**WRITTEN TASK:**
For the data below, give again exactly the lines from the one containing "q_0.01, 2023-02-01: 143.25 -> 141.65" through the one containing "q_0.5, 2023-11-01: 162.96 -> 163.29", both ends included, and no others.

**DATA EXTRACTS:**
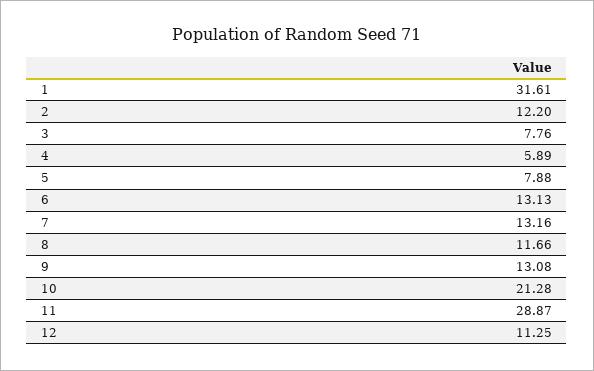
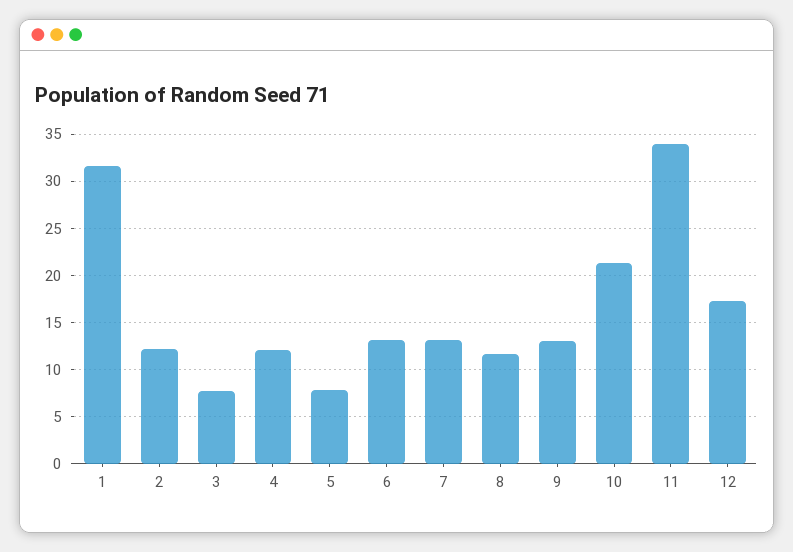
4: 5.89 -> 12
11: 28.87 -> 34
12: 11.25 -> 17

...

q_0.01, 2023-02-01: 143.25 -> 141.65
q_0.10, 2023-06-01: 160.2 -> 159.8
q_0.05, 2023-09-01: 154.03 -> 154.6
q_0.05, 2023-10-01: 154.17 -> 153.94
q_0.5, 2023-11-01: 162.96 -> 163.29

**ANSWER TO THIS TASK:**
q_0.01, 2023-02-01: 143.25 -> 141.65
q_0.10, 2023-06-01: 160.2 -> 159.8
q_0.05, 2023-09-01: 154.03 -> 154.6
q_0.05, 2023-10-01: 154.17 -> 153.94
q_0.5, 2023-11-01: 162.96 -> 163.29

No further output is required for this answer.